▶ _WHAT IS EXPECTED_: Every line of the listing below needs to be reproduced exactly.
---- DATA SECTION
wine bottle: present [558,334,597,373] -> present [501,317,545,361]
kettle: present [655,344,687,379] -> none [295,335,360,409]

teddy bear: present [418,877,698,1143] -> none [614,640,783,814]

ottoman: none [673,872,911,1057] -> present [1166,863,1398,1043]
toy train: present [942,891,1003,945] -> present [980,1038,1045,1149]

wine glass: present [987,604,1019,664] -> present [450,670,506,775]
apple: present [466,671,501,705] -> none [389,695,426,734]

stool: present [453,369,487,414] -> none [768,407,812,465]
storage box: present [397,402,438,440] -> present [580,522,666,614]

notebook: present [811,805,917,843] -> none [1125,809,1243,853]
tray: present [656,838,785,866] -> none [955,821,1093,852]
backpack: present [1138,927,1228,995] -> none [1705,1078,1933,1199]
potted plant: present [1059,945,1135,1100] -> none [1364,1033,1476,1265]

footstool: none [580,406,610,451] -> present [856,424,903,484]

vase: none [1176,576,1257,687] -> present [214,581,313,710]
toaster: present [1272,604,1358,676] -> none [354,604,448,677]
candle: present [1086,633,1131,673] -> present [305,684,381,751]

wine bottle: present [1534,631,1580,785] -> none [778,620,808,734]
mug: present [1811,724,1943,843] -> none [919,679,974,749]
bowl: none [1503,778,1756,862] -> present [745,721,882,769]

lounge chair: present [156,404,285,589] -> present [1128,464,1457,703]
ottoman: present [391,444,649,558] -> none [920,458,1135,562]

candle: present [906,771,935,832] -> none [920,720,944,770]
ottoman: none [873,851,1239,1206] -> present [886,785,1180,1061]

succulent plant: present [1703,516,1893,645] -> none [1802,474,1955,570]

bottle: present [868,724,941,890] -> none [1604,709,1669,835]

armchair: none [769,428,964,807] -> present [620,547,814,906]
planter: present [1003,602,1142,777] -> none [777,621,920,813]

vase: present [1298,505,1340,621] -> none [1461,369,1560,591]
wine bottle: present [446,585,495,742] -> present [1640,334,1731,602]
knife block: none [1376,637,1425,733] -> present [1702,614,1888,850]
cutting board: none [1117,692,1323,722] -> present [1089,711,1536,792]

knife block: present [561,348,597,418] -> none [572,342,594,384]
--------
▶ _FINISHED TASK_:
wine bottle: present [558,334,597,373] -> present [501,317,545,361]
kettle: present [655,344,687,379] -> none [295,335,360,409]

teddy bear: present [418,877,698,1143] -> none [614,640,783,814]

ottoman: none [673,872,911,1057] -> present [1166,863,1398,1043]
toy train: present [942,891,1003,945] -> present [980,1038,1045,1149]

wine glass: present [987,604,1019,664] -> present [450,670,506,775]
apple: present [466,671,501,705] -> none [389,695,426,734]

stool: present [453,369,487,414] -> none [768,407,812,465]
storage box: present [397,402,438,440] -> present [580,522,666,614]

notebook: present [811,805,917,843] -> none [1125,809,1243,853]
tray: present [656,838,785,866] -> none [955,821,1093,852]
backpack: present [1138,927,1228,995] -> none [1705,1078,1933,1199]
potted plant: present [1059,945,1135,1100] -> none [1364,1033,1476,1265]

footstool: none [580,406,610,451] -> present [856,424,903,484]

vase: none [1176,576,1257,687] -> present [214,581,313,710]
toaster: present [1272,604,1358,676] -> none [354,604,448,677]
candle: present [1086,633,1131,673] -> present [305,684,381,751]

wine bottle: present [1534,631,1580,785] -> none [778,620,808,734]
mug: present [1811,724,1943,843] -> none [919,679,974,749]
bowl: none [1503,778,1756,862] -> present [745,721,882,769]

lounge chair: present [156,404,285,589] -> present [1128,464,1457,703]
ottoman: present [391,444,649,558] -> none [920,458,1135,562]

candle: present [906,771,935,832] -> none [920,720,944,770]
ottoman: none [873,851,1239,1206] -> present [886,785,1180,1061]

succulent plant: present [1703,516,1893,645] -> none [1802,474,1955,570]

bottle: present [868,724,941,890] -> none [1604,709,1669,835]

armchair: none [769,428,964,807] -> present [620,547,814,906]
planter: present [1003,602,1142,777] -> none [777,621,920,813]

vase: present [1298,505,1340,621] -> none [1461,369,1560,591]
wine bottle: present [446,585,495,742] -> present [1640,334,1731,602]
knife block: none [1376,637,1425,733] -> present [1702,614,1888,850]
cutting board: none [1117,692,1323,722] -> present [1089,711,1536,792]

knife block: present [561,348,597,418] -> none [572,342,594,384]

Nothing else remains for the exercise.